PROVIDED ENTRIES:
^^^^

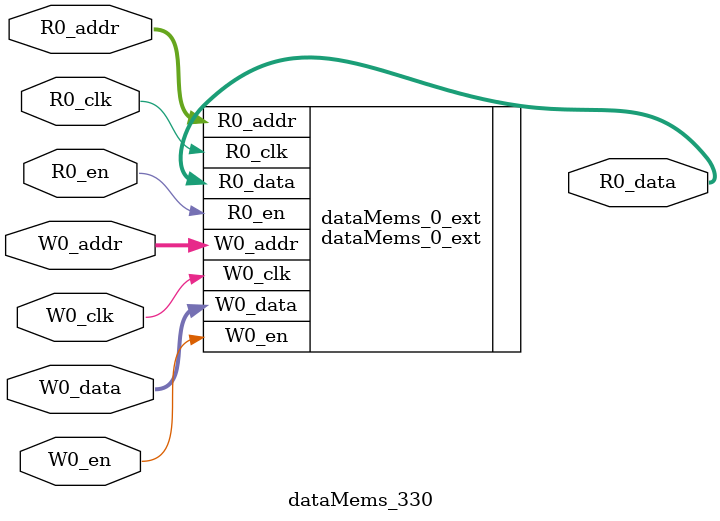
<source format=sv>
`ifndef RANDOMIZE
  `ifdef RANDOMIZE_REG_INIT
    `define RANDOMIZE
  `endif // RANDOMIZE_REG_INIT
`endif // not def RANDOMIZE
`ifndef RANDOMIZE
  `ifdef RANDOMIZE_MEM_INIT
    `define RANDOMIZE
  `endif // RANDOMIZE_MEM_INIT
`endif // not def RANDOMIZE

`ifndef RANDOM
  `define RANDOM $random
`endif // not def RANDOM

// Users can define 'PRINTF_COND' to add an extra gate to prints.
`ifndef PRINTF_COND_
  `ifdef PRINTF_COND
    `define PRINTF_COND_ (`PRINTF_COND)
  `else  // PRINTF_COND
    `define PRINTF_COND_ 1
  `endif // PRINTF_COND
`endif // not def PRINTF_COND_

// Users can define 'ASSERT_VERBOSE_COND' to add an extra gate to assert error printing.
`ifndef ASSERT_VERBOSE_COND_
  `ifdef ASSERT_VERBOSE_COND
    `define ASSERT_VERBOSE_COND_ (`ASSERT_VERBOSE_COND)
  `else  // ASSERT_VERBOSE_COND
    `define ASSERT_VERBOSE_COND_ 1
  `endif // ASSERT_VERBOSE_COND
`endif // not def ASSERT_VERBOSE_COND_

// Users can define 'STOP_COND' to add an extra gate to stop conditions.
`ifndef STOP_COND_
  `ifdef STOP_COND
    `define STOP_COND_ (`STOP_COND)
  `else  // STOP_COND
    `define STOP_COND_ 1
  `endif // STOP_COND
`endif // not def STOP_COND_

// Users can define INIT_RANDOM as general code that gets injected into the
// initializer block for modules with registers.
`ifndef INIT_RANDOM
  `define INIT_RANDOM
`endif // not def INIT_RANDOM

// If using random initialization, you can also define RANDOMIZE_DELAY to
// customize the delay used, otherwise 0.002 is used.
`ifndef RANDOMIZE_DELAY
  `define RANDOMIZE_DELAY 0.002
`endif // not def RANDOMIZE_DELAY

// Define INIT_RANDOM_PROLOG_ for use in our modules below.
`ifndef INIT_RANDOM_PROLOG_
  `ifdef RANDOMIZE
    `ifdef VERILATOR
      `define INIT_RANDOM_PROLOG_ `INIT_RANDOM
    `else  // VERILATOR
      `define INIT_RANDOM_PROLOG_ `INIT_RANDOM #`RANDOMIZE_DELAY begin end
    `endif // VERILATOR
  `else  // RANDOMIZE
    `define INIT_RANDOM_PROLOG_
  `endif // RANDOMIZE
`endif // not def INIT_RANDOM_PROLOG_

// Include register initializers in init blocks unless synthesis is set
`ifndef SYNTHESIS
  `ifndef ENABLE_INITIAL_REG_
    `define ENABLE_INITIAL_REG_
  `endif // not def ENABLE_INITIAL_REG_
`endif // not def SYNTHESIS

// Include rmemory initializers in init blocks unless synthesis is set
`ifndef SYNTHESIS
  `ifndef ENABLE_INITIAL_MEM_
    `define ENABLE_INITIAL_MEM_
  `endif // not def ENABLE_INITIAL_MEM_
`endif // not def SYNTHESIS

module dataMems_330(	// @[generators/ara/src/main/scala/UnsafeAXI4ToTL.scala:365:62]
  input  [4:0]  R0_addr,
  input         R0_en,
  input         R0_clk,
  output [66:0] R0_data,
  input  [4:0]  W0_addr,
  input         W0_en,
  input         W0_clk,
  input  [66:0] W0_data
);

  dataMems_0_ext dataMems_0_ext (	// @[generators/ara/src/main/scala/UnsafeAXI4ToTL.scala:365:62]
    .R0_addr (R0_addr),
    .R0_en   (R0_en),
    .R0_clk  (R0_clk),
    .R0_data (R0_data),
    .W0_addr (W0_addr),
    .W0_en   (W0_en),
    .W0_clk  (W0_clk),
    .W0_data (W0_data)
  );
endmodule


</source>
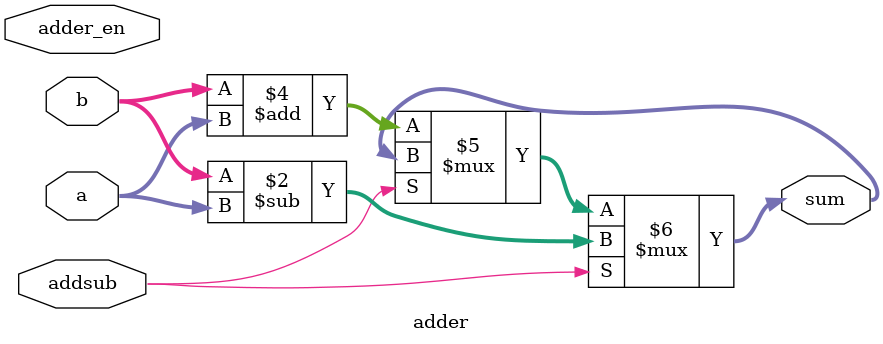
<source format=v>
module adder(
	input [39:0] a,
    input [39:0] b,
    input addsub,
	input adder_en,
    output [39:0] sum
    );

		assign sum = (addsub == 1'b1) ? (b - a) : 
						 (addsub == 1'b0) ? (b + a) :
						 	sum;	

endmodule
</source>
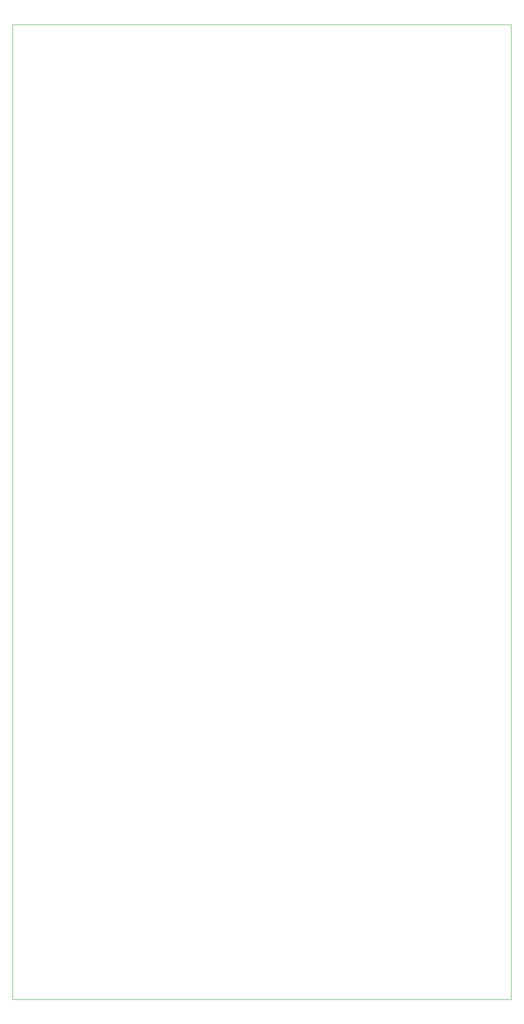
<source format=gbr>
%TF.GenerationSoftware,KiCad,Pcbnew,8.0.7*%
%TF.CreationDate,2025-01-05T21:02:15-05:00*%
%TF.ProjectId,rp2040-programmer-calculator-v2,72703230-3430-42d7-9072-6f6772616d6d,rev?*%
%TF.SameCoordinates,Original*%
%TF.FileFunction,Profile,NP*%
%FSLAX46Y46*%
G04 Gerber Fmt 4.6, Leading zero omitted, Abs format (unit mm)*
G04 Created by KiCad (PCBNEW 8.0.7) date 2025-01-05 21:02:15*
%MOMM*%
%LPD*%
G01*
G04 APERTURE LIST*
%TA.AperFunction,Profile*%
%ADD10C,0.050000*%
%TD*%
G04 APERTURE END LIST*
D10*
X20000000Y-20000000D02*
X125000000Y-20000000D01*
X125000000Y-225000000D01*
X20000000Y-225000000D01*
X20000000Y-20000000D01*
M02*

</source>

^^^^

WHAT IS NEEDED: Retype each line above exactly and leave out any picture.

ANSWER:
<source format=sv>
`ifndef RANDOMIZE
  `ifdef RANDOMIZE_REG_INIT
    `define RANDOMIZE
  `endif // RANDOMIZE_REG_INIT
`endif // not def RANDOMIZE
`ifndef RANDOMIZE
  `ifdef RANDOMIZE_MEM_INIT
    `define RANDOMIZE
  `endif // RANDOMIZE_MEM_INIT
`endif // not def RANDOMIZE

`ifndef RANDOM
  `define RANDOM $random
`endif // not def RANDOM

// Users can define 'PRINTF_COND' to add an extra gate to prints.
`ifndef PRINTF_COND_
  `ifdef PRINTF_COND
    `define PRINTF_COND_ (`PRINTF_COND)
  `else  // PRINTF_COND
    `define PRINTF_COND_ 1
  `endif // PRINTF_COND
`endif // not def PRINTF_COND_

// Users can define 'ASSERT_VERBOSE_COND' to add an extra gate to assert error printing.
`ifndef ASSERT_VERBOSE_COND_
  `ifdef ASSERT_VERBOSE_COND
    `define ASSERT_VERBOSE_COND_ (`ASSERT_VERBOSE_COND)
  `else  // ASSERT_VERBOSE_COND
    `define ASSERT_VERBOSE_COND_ 1
  `endif // ASSERT_VERBOSE_COND
`endif // not def ASSERT_VERBOSE_COND_

// Users can define 'STOP_COND' to add an extra gate to stop conditions.
`ifndef STOP_COND_
  `ifdef STOP_COND
    `define STOP_COND_ (`STOP_COND)
  `else  // STOP_COND
    `define STOP_COND_ 1
  `endif // STOP_COND
`endif // not def STOP_COND_

// Users can define INIT_RANDOM as general code that gets injected into the
// initializer block for modules with registers.
`ifndef INIT_RANDOM
  `define INIT_RANDOM
`endif // not def INIT_RANDOM

// If using random initialization, you can also define RANDOMIZE_DELAY to
// customize the delay used, otherwise 0.002 is used.
`ifndef RANDOMIZE_DELAY
  `define RANDOMIZE_DELAY 0.002
`endif // not def RANDOMIZE_DELAY

// Define INIT_RANDOM_PROLOG_ for use in our modules below.
`ifndef INIT_RANDOM_PROLOG_
  `ifdef RANDOMIZE
    `ifdef VERILATOR
      `define INIT_RANDOM_PROLOG_ `INIT_RANDOM
    `else  // VERILATOR
      `define INIT_RANDOM_PROLOG_ `INIT_RANDOM #`RANDOMIZE_DELAY begin end
    `endif // VERILATOR
  `else  // RANDOMIZE
    `define INIT_RANDOM_PROLOG_
  `endif // RANDOMIZE
`endif // not def INIT_RANDOM_PROLOG_

// Include register initializers in init blocks unless synthesis is set
`ifndef SYNTHESIS
  `ifndef ENABLE_INITIAL_REG_
    `define ENABLE_INITIAL_REG_
  `endif // not def ENABLE_INITIAL_REG_
`endif // not def SYNTHESIS

// Include rmemory initializers in init blocks unless synthesis is set
`ifndef SYNTHESIS
  `ifndef ENABLE_INITIAL_MEM_
    `define ENABLE_INITIAL_MEM_
  `endif // not def ENABLE_INITIAL_MEM_
`endif // not def SYNTHESIS

module dataMems_330(	// @[generators/ara/src/main/scala/UnsafeAXI4ToTL.scala:365:62]
  input  [4:0]  R0_addr,
  input         R0_en,
  input         R0_clk,
  output [66:0] R0_data,
  input  [4:0]  W0_addr,
  input         W0_en,
  input         W0_clk,
  input  [66:0] W0_data
);

  dataMems_0_ext dataMems_0_ext (	// @[generators/ara/src/main/scala/UnsafeAXI4ToTL.scala:365:62]
    .R0_addr (R0_addr),
    .R0_en   (R0_en),
    .R0_clk  (R0_clk),
    .R0_data (R0_data),
    .W0_addr (W0_addr),
    .W0_en   (W0_en),
    .W0_clk  (W0_clk),
    .W0_data (W0_data)
  );
endmodule


</source>
<source format=v>
module adder(
	input [39:0] a,
    input [39:0] b,
    input addsub,
	input adder_en,
    output [39:0] sum
    );

		assign sum = (addsub == 1'b1) ? (b - a) : 
						 (addsub == 1'b0) ? (b + a) :
						 	sum;	

endmodule
</source>
<source format=gbr>
%TF.GenerationSoftware,KiCad,Pcbnew,8.0.7*%
%TF.CreationDate,2025-01-05T21:02:15-05:00*%
%TF.ProjectId,rp2040-programmer-calculator-v2,72703230-3430-42d7-9072-6f6772616d6d,rev?*%
%TF.SameCoordinates,Original*%
%TF.FileFunction,Profile,NP*%
%FSLAX46Y46*%
G04 Gerber Fmt 4.6, Leading zero omitted, Abs format (unit mm)*
G04 Created by KiCad (PCBNEW 8.0.7) date 2025-01-05 21:02:15*
%MOMM*%
%LPD*%
G01*
G04 APERTURE LIST*
%TA.AperFunction,Profile*%
%ADD10C,0.050000*%
%TD*%
G04 APERTURE END LIST*
D10*
X20000000Y-20000000D02*
X125000000Y-20000000D01*
X125000000Y-225000000D01*
X20000000Y-225000000D01*
X20000000Y-20000000D01*
M02*

</source>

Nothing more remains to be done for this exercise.